▶ _What this task involves_: For the entries that follow, state how many lines include the word "with", giving the number and nothing else.

===============

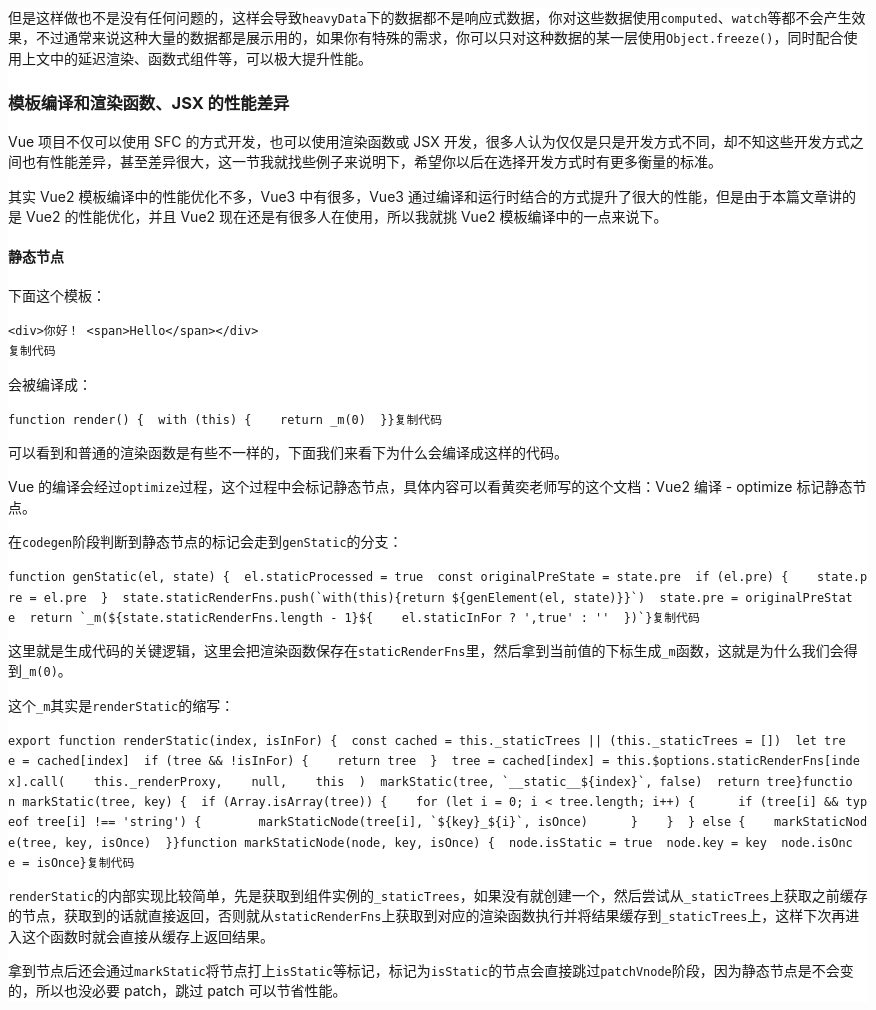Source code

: 但是这样做也不是没有任何问题的，这样会导致`heavyData`下的数据都不是响应式数据，你对这些数据使用`computed`、`watch`等都不会产生效果，不过通常来说这种大量的数据都是展示用的，如果你有特殊的需求，你可以只对这种数据的某一层使用`Object.freeze()`，同时配合使用上文中的延迟渲染、函数式组件等，可以极大提升性能。

### 模板编译和渲染函数、JSX 的性能差异

Vue 项目不仅可以使用 SFC 的方式开发，也可以使用渲染函数或 JSX 开发，很多人认为仅仅是只是开发方式不同，却不知这些开发方式之间也有性能差异，甚至差异很大，这一节我就找些例子来说明下，希望你以后在选择开发方式时有更多衡量的标准。

其实 Vue2 模板编译中的性能优化不多，Vue3 中有很多，Vue3 通过编译和运行时结合的方式提升了很大的性能，但是由于本篇文章讲的是 Vue2 的性能优化，并且 Vue2 现在还是有很多人在使用，所以我就挑 Vue2 模板编译中的一点来说下。

#### 静态节点

下面这个模板：

```
<div>你好！ <span>Hello</span></div>
复制代码
```

会被编译成：

```
function render() {  with (this) {    return _m(0)  }}复制代码
```

可以看到和普通的渲染函数是有些不一样的，下面我们来看下为什么会编译成这样的代码。

Vue 的编译会经过`optimize`过程，这个过程中会标记静态节点，具体内容可以看黄奕老师写的这个文档：Vue2 编译 - optimize 标记静态节点。

在`codegen`阶段判断到静态节点的标记会走到`genStatic`的分支：

```
function genStatic(el, state) {  el.staticProcessed = true  const originalPreState = state.pre  if (el.pre) {    state.pre = el.pre  }  state.staticRenderFns.push(`with(this){return ${genElement(el, state)}}`)  state.pre = originalPreState  return `_m(${state.staticRenderFns.length - 1}${    el.staticInFor ? ',true' : ''  })`}复制代码
```

这里就是生成代码的关键逻辑，这里会把渲染函数保存在`staticRenderFns`里，然后拿到当前值的下标生成`_m`函数，这就是为什么我们会得到`_m(0)`。

这个`_m`其实是`renderStatic`的缩写：

```
export function renderStatic(index, isInFor) {  const cached = this._staticTrees || (this._staticTrees = [])  let tree = cached[index]  if (tree && !isInFor) {    return tree  }  tree = cached[index] = this.$options.staticRenderFns[index].call(    this._renderProxy,    null,    this  )  markStatic(tree, `__static__${index}`, false)  return tree}function markStatic(tree, key) {  if (Array.isArray(tree)) {    for (let i = 0; i < tree.length; i++) {      if (tree[i] && typeof tree[i] !== 'string') {        markStaticNode(tree[i], `${key}_${i}`, isOnce)      }    }  } else {    markStaticNode(tree, key, isOnce)  }}function markStaticNode(node, key, isOnce) {  node.isStatic = true  node.key = key  node.isOnce = isOnce}复制代码
```

`renderStatic`的内部实现比较简单，先是获取到组件实例的`_staticTrees`，如果没有就创建一个，然后尝试从`_staticTrees`上获取之前缓存的节点，获取到的话就直接返回，否则就从`staticRenderFns`上获取到对应的渲染函数执行并将结果缓存到`_staticTrees`上，这样下次再进入这个函数时就会直接从缓存上返回结果。

拿到节点后还会通过`markStatic`将节点打上`isStatic`等标记，标记为`isStatic`的节点会直接跳过`patchVnode`阶段，因为静态节点是不会变的，所以也没必要 patch，跳过 patch 可以节省性能。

===============

▶ _Solution to this task_: 2